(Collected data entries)
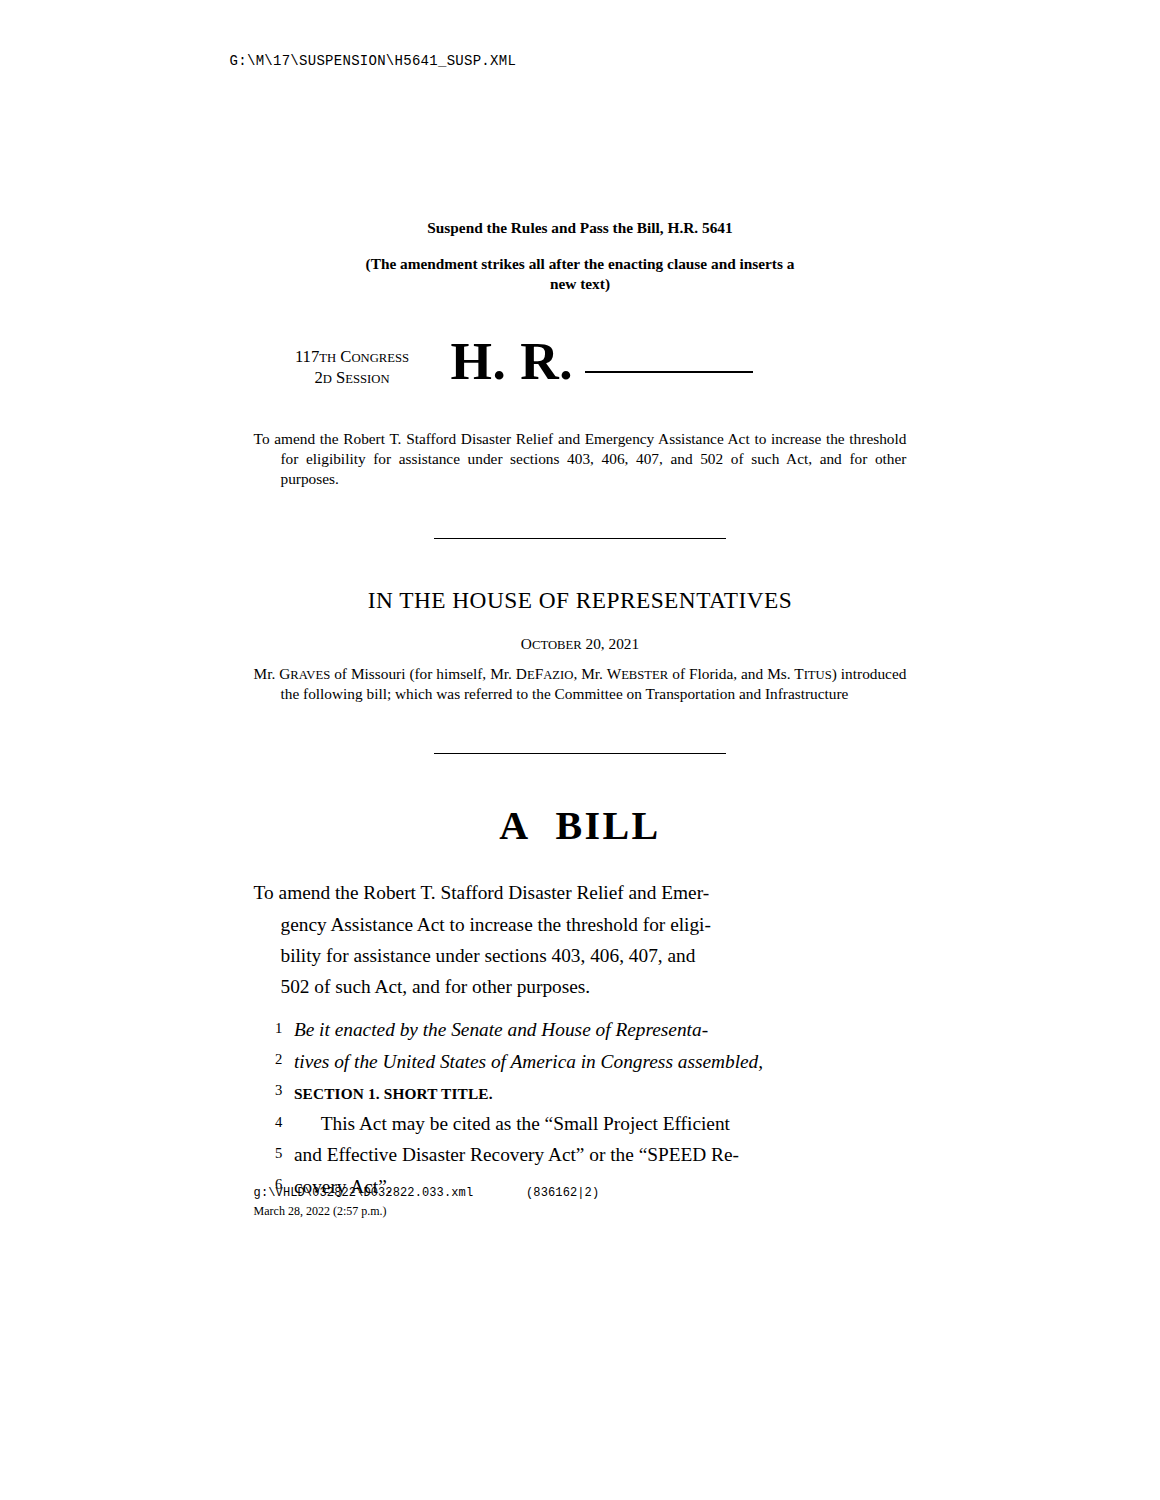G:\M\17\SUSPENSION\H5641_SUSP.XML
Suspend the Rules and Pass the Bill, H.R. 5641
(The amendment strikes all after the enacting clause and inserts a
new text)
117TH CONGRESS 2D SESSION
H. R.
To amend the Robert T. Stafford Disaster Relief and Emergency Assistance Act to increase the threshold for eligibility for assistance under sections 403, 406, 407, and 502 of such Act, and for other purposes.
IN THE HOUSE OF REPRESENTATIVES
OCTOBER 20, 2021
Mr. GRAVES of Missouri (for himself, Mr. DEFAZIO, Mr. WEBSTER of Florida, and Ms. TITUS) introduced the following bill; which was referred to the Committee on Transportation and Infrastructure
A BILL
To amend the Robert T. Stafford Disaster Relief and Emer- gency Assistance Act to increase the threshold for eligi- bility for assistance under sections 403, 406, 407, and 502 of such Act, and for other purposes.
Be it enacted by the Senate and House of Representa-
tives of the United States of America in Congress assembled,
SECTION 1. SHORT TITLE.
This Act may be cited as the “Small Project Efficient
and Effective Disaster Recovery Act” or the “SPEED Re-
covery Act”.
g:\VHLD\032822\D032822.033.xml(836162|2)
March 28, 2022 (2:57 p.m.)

Brief
Working from the entries above, return all lines that contain "other".

Written response
To amend the Robert T. Stafford Disaster Relief and Emergency Assistance Act to increase the threshold for eligibility for assistance under sections 403, 406, 407, and 502 of such Act, and for other purposes.
To amend the Robert T. Stafford Disaster Relief and Emer- gency Assistance Act to increase the threshold for eligi- bility for assistance under sections 403, 406, 407, and 502 of such Act, and for other purposes.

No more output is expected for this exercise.